HOW TO COMPLETE THIS TASK: Select and copy every line of the entries below that contains the word "обмакивания", treating uppercase and lowercase as different.

LISTED RECORDS:
- - -
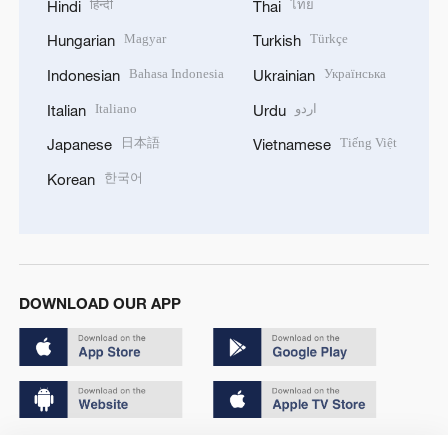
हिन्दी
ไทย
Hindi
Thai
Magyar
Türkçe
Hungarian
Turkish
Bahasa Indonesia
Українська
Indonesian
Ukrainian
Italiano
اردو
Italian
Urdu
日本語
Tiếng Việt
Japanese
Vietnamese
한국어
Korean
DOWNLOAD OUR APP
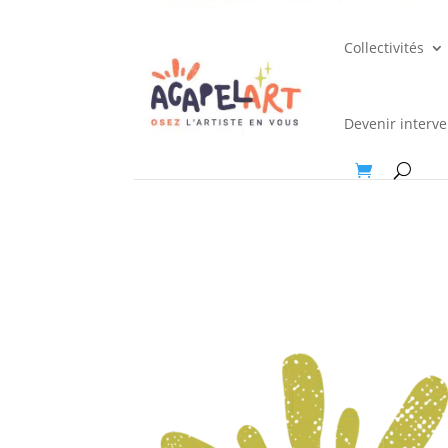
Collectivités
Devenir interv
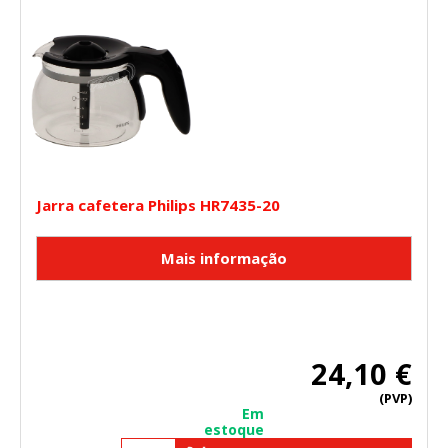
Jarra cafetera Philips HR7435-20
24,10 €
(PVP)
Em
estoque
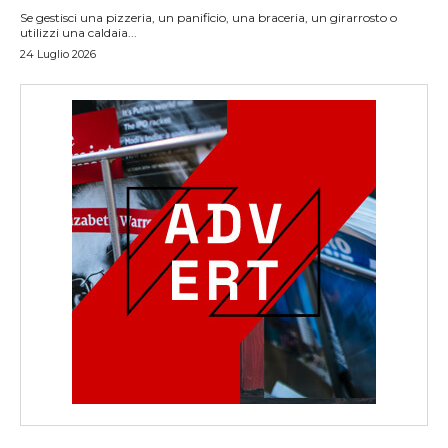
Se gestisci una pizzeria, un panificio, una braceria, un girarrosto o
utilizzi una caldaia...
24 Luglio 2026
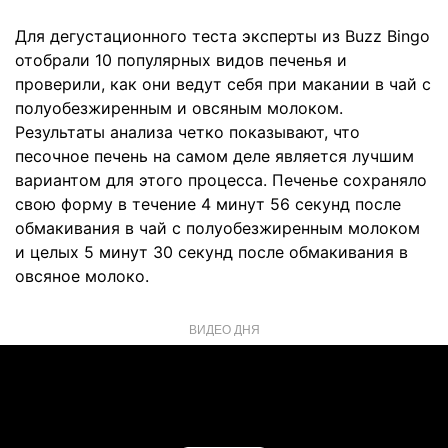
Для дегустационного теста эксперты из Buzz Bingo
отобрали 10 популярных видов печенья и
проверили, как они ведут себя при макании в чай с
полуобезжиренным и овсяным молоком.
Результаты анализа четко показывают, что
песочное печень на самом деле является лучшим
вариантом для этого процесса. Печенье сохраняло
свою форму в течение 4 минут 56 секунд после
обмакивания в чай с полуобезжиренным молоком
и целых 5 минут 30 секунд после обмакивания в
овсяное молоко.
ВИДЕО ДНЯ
- - -
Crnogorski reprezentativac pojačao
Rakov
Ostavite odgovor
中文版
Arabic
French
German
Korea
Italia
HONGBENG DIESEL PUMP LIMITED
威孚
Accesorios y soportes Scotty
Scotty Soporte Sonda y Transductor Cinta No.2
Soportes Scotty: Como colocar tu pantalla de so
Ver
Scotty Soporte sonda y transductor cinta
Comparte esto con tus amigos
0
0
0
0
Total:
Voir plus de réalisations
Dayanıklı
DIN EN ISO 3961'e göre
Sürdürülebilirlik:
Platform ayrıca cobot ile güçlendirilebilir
- - -
YOUR SOLUTION:
обмакивания в чай с полуобезжиренным молоком
и целых 5 минут 30 секунд после обмакивания в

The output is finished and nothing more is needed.